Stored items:

============

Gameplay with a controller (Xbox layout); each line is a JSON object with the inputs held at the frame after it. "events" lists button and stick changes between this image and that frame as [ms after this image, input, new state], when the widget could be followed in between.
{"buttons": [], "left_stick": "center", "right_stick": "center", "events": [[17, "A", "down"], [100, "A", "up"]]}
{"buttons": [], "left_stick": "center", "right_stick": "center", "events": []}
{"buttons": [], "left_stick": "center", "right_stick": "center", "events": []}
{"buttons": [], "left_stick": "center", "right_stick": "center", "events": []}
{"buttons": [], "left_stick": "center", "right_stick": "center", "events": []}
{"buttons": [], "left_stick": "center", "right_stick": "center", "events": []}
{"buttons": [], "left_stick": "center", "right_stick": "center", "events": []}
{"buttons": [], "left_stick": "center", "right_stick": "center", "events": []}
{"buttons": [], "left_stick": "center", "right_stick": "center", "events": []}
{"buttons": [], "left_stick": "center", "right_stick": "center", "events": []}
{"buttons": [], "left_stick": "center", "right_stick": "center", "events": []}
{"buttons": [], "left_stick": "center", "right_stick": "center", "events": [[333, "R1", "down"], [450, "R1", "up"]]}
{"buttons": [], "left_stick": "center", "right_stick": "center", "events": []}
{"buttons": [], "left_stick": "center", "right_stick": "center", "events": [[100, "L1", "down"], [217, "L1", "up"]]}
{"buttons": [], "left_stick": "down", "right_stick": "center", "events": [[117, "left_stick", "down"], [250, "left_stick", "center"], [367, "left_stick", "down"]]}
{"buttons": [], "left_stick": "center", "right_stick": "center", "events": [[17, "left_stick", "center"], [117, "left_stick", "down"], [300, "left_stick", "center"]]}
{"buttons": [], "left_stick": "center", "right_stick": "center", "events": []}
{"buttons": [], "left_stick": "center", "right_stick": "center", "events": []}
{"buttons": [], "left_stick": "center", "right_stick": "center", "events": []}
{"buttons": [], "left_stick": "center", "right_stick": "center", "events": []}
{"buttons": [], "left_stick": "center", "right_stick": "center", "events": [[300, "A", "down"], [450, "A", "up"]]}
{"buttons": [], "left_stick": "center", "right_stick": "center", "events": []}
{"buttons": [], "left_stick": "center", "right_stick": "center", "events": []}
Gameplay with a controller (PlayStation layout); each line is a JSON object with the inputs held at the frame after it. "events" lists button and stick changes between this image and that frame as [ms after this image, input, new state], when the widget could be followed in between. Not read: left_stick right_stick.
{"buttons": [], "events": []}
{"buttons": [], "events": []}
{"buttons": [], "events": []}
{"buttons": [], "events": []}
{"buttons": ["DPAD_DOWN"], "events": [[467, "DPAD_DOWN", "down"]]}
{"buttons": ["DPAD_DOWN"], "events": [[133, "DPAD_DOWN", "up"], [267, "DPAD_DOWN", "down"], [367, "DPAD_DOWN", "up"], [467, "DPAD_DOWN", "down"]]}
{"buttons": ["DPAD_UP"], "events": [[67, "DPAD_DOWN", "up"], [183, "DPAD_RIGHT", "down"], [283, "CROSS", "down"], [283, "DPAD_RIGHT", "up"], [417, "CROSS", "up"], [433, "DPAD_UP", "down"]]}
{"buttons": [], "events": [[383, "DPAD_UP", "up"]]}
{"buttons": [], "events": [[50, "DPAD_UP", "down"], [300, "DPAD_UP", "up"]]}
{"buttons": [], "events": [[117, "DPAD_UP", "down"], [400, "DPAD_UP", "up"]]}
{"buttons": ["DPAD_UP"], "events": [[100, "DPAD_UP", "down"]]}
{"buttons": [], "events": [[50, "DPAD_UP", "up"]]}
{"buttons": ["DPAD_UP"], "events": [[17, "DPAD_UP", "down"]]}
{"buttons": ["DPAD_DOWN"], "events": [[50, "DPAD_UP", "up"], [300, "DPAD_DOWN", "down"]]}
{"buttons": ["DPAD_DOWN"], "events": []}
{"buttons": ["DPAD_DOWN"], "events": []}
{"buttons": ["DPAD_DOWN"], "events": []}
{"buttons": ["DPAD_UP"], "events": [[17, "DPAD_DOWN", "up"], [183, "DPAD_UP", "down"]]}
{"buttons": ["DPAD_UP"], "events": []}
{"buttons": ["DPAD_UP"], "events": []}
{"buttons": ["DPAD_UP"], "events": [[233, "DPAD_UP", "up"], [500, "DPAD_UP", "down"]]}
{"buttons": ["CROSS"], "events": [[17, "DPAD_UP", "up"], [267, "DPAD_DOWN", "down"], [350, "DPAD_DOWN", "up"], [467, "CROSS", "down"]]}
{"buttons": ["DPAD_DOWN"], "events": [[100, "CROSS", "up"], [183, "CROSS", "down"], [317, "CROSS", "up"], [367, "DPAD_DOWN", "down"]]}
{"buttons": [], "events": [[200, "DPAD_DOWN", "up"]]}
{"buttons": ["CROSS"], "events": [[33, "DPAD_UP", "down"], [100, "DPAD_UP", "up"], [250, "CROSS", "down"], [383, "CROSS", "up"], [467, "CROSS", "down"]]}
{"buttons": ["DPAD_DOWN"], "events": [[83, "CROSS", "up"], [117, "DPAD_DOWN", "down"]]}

============

**Assignment**. Please return every line of the records that contains the word "controller".

**Exercise result**.
Gameplay with a controller (Xbox layout); each line is a JSON object with the inputs held at the frame after it. "events" lists button and stick changes between this image and that frame as [ms after this image, input, new state], when the widget could be followed in between.
Gameplay with a controller (PlayStation layout); each line is a JSON object with the inputs held at the frame after it. "events" lists button and stick changes between this image and that frame as [ms after this image, input, new state], when the widget could be followed in between. Not read: left_stick right_stick.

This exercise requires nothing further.